AFM26 - Targeting B Cell Maturation Antigen (BCMA) for NK Cell-Mediated Immunotherapy of Multiple Myeloma

Significant progress in multiple myeloma (MM) treatment has been made in recent years and achieving sustained minimal residual disease (MRD) negativity now constitutes a major goal of treatment. High dose melphalan combined with autologous stem cell transplantation (ASCT) is currently regarded the standard of care in 1^st line treatment of MM in eligible patients, but fails to eradicate MRD in the majority of patients ultimately leading to disease relapse. Consequently, additional therapies are needed to target residual disease to delay or potentially prevent relapse.

The cell surface antigen B cell maturation antigen (BCMA, CD269) constitutes a highly attractive target antigen for immunotherapy because of its restricted expression in non-malignant tissue but almost universal expression on MM cells.

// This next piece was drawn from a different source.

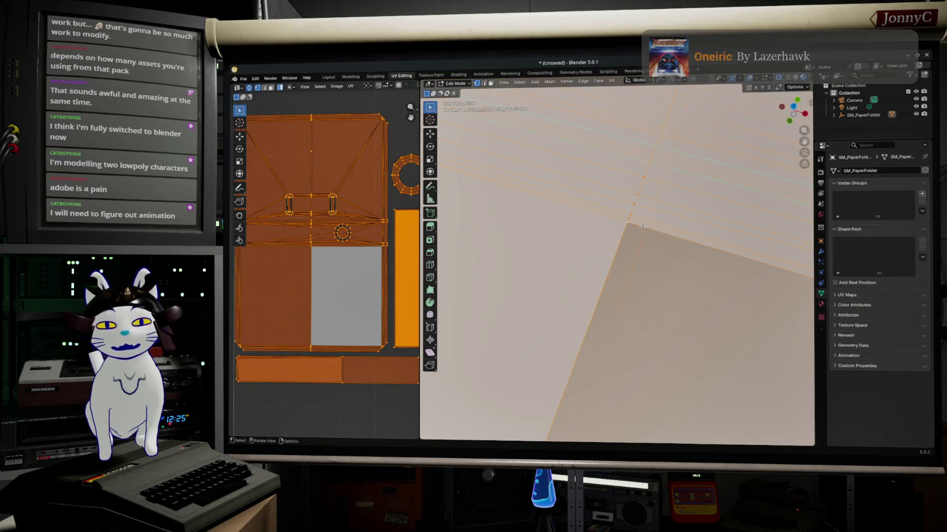
pyautogui.press('m')
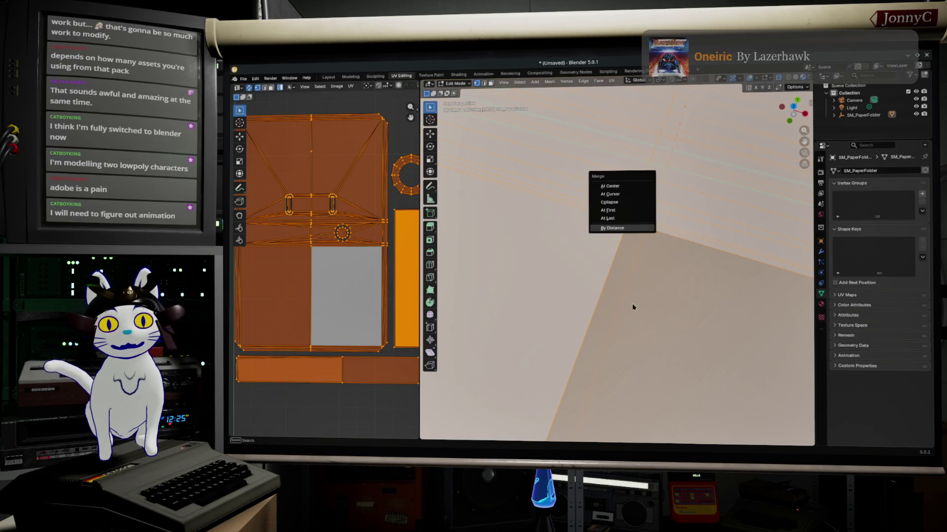
pyautogui.scroll(-3, 632, 309)
pyautogui.moveTo(631, 309); pyautogui.dragTo(599, 314, button='middle')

AFM26 is a BCMA-targeted tetravalent bispecific antibody that selectively engages natural killer (NK) cells to induce myeloma cell lysis. Through its high-affinity bivalent binding to CD16A (FcγRIIIa), AFM26 possesses prolonged cell retention times, and has been shown to be less prone to interference by high levels of circulating IgG than antibody Fc-domains. Thus, AFM26 can be used to "arm" NK cells for effective killing of tumor cells. AFM26 also induces markedly lower levels of pro-inflammatory cytokines in peripheral blood mononuclear cell (PBMC) cultures in the presence of target cells compared to BCMA-directed T cell activating approaches. In contrast to other monoclonal antibodies (mAbs) such as daratumumab and elotuzumab, AFM26 does not confer target-independent NK cell activation or NK cell depletion.

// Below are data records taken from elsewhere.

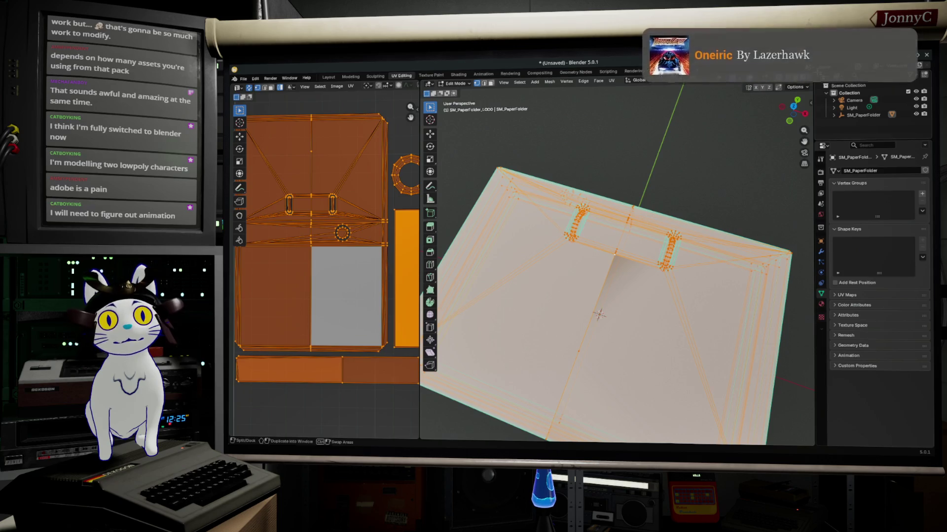
pyautogui.moveTo(789, 121)
pyautogui.mouseDown()
pyautogui.moveTo(786, 136)
pyautogui.moveTo(793, 119)
pyautogui.mouseUp()
pyautogui.click(793, 119)
# Box-select the vertical centre edge and merge its vertices by distance
pyautogui.moveTo(607, 216); pyautogui.dragTo(632, 337)
pyautogui.scroll(3, 633, 338)
pyautogui.press('m')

NK cells are promising effectors to target MRD. Due to their early reconstitution following ASCT and their ability to rapidly destroy malignant cells through direct cytotoxicity. Redirecting NK cells through AFM26 may therefore offer an effective treatment of MM patients early after ASCT.

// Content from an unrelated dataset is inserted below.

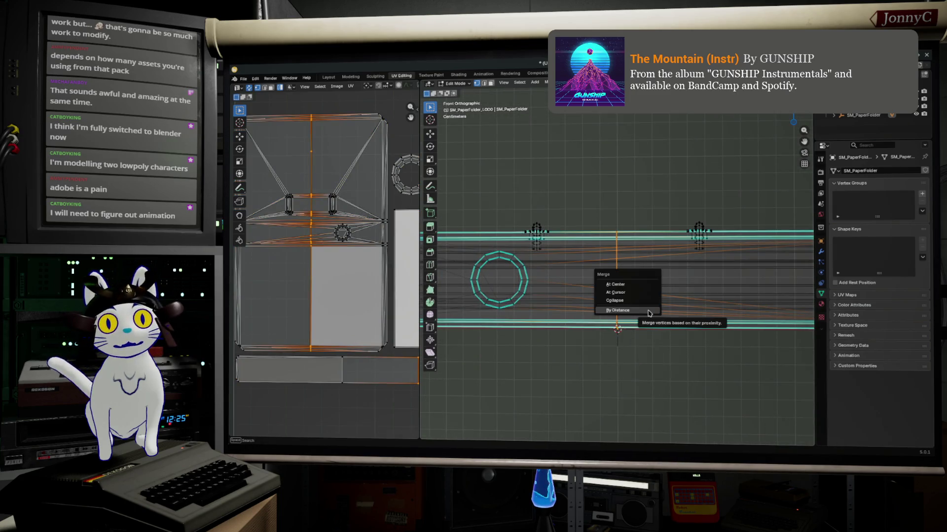
pyautogui.click(649, 311)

Employing a wide range of functional assays, we demonstrate here that AFM26 exhibits potent cytotoxic activity against primary myeloma cells using patient (autologous) and donor-derived (allogeneic) NK cells as well as against a panel of high and low BCMA expressing cell lines. In particular, we show that AFM26 induces NK cell cytotoxicity towards cells expressing almost undetectable surface levels of BCMA, suggesting the potential for broad and deep anti-MM activity. In summary, AFM26 is well-differentiated from other mAbs and a promising therapeutic candidate to address the unmet medical need of MRD positivity in MM.